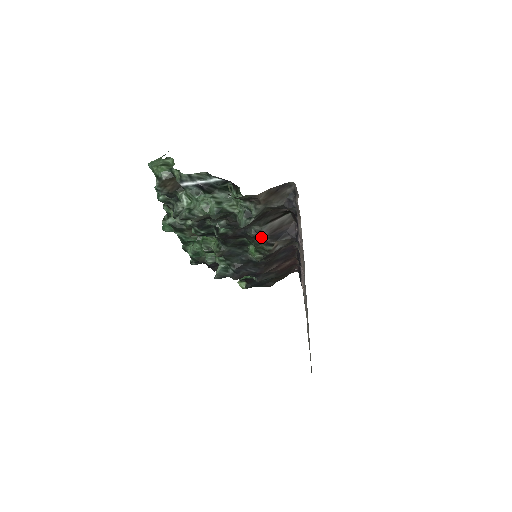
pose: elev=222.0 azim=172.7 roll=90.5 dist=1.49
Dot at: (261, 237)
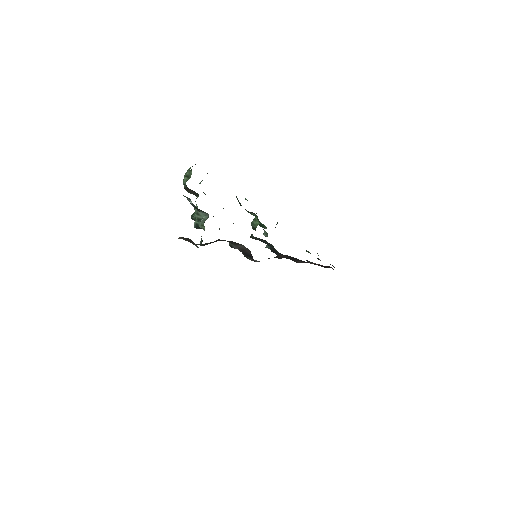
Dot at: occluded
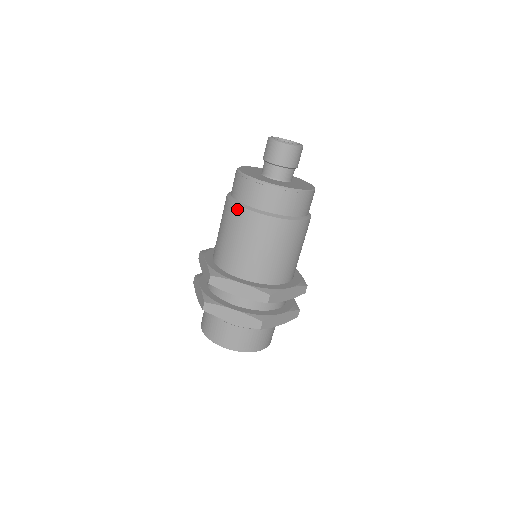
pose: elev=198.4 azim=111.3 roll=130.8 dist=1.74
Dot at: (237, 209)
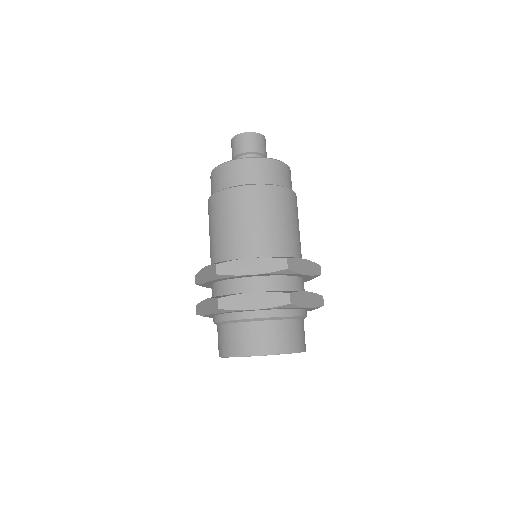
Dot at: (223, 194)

Set exercise:
Copy out every line of text in the material above word for word, leaving out the pictures.

Answer to the task:
pose: elev=222.0 azim=172.7 roll=90.5 dist=1.49
Dot at: (261, 237)
Dot at: occluded
pose: elev=198.4 azim=111.3 roll=130.8 dist=1.74
Dot at: (237, 209)
Dot at: (223, 194)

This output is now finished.